* Transcribed page contents
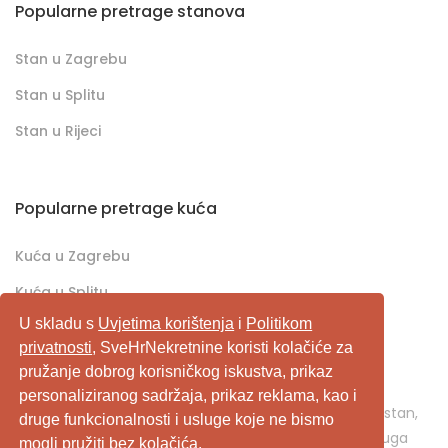
Popularne pretrage stanova
Stan u Zagrebu
Stan u Splitu
Stan u Rijeci
Popularne pretrage kuća
Kuća u Zagrebu
Kuća u Splitu
U skladu s
Uvjetima korištenja
i
Politikom
Kuća u Rijeci
privatnosti
, SveHrNekretnine koristi kolačiće za
pružanje dobrog korisničkog iskustva, prikaz
SveHrNekretnine.com predstavlja sveobuhvatan
personaliziranog sadržaja, prikaz reklama, kao i
pretraživač/oglašivač nekretnina. Ukoliko je u pitanju stan,
druge funkcionalnosti i usluge koje ne bismo
kuća, vikendica, zemljište, poslovni prostor, ili neka druga
mogli pružiti bez kolačića.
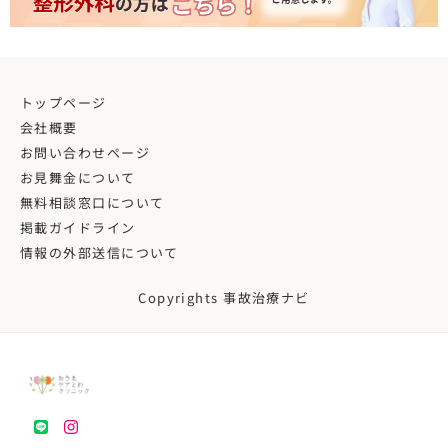
トップページ
会社概要
お問い合わせページ
お見舞金について
無料相談窓口について
掲載ガイドライン
情報の外部送信について
Copyrights 事故治療ナビ
LINE
instagram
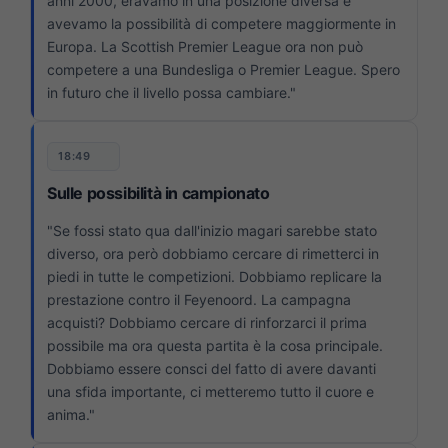
anni 2000, eravamo in una posizione diversa e
avevamo la possibilità di competere maggiormente in
Europa. La Scottish Premier League ora non può
competere a una Bundesliga o Premier League. Spero
in futuro che il livello possa cambiare."
18:49
Sulle possibilità in campionato
"Se fossi stato qua dall'inizio magari sarebbe stato
diverso, ora però dobbiamo cercare di rimetterci in
piedi in tutte le competizioni. Dobbiamo replicare la
prestazione contro il Feyenoord. La campagna
acquisti? Dobbiamo cercare di rinforzarci il prima
possibile ma ora questa partita è la cosa principale.
Dobbiamo essere consci del fatto di avere davanti
una sfida importante, ci metteremo tutto il cuore e
anima."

* Requirement
Pictures aside, repeat every line of the data above exactly.

* Result
Popularne pretrage stanova
Stan u Zagrebu
Stan u Splitu
Stan u Rijeci
Popularne pretrage kuća
Kuća u Zagrebu
Kuća u Splitu
U skladu s
Uvjetima korištenja
i
Politikom
Kuća u Rijeci
privatnosti
, SveHrNekretnine koristi kolačiće za
pružanje dobrog korisničkog iskustva, prikaz
SveHrNekretnine.com predstavlja sveobuhvatan
personaliziranog sadržaja, prikaz reklama, kao i
pretraživač/oglašivač nekretnina. Ukoliko je u pitanju stan,
druge funkcionalnosti i usluge koje ne bismo
kuća, vikendica, zemljište, poslovni prostor, ili neka druga
mogli pružiti bez kolačića.
トップページ
会社概要
お問い合わせページ
お見舞金について
無料相談窓口について
掲載ガイドライン
情報の外部送信について
Copyrights 事故治療ナビ
LINE
instagram
anni 2000, eravamo in una posizione diversa e
avevamo la possibilità di competere maggiormente in
Europa. La Scottish Premier League ora non può
competere a una Bundesliga o Premier League. Spero
in futuro che il livello possa cambiare."
18:49
Sulle possibilità in campionato
"Se fossi stato qua dall'inizio magari sarebbe stato
diverso, ora però dobbiamo cercare di rimetterci in
piedi in tutte le competizioni. Dobbiamo replicare la
prestazione contro il Feyenoord. La campagna
acquisti? Dobbiamo cercare di rinforzarci il prima
possibile ma ora questa partita è la cosa principale.
Dobbiamo essere consci del fatto di avere davanti
una sfida importante, ci metteremo tutto il cuore e
anima."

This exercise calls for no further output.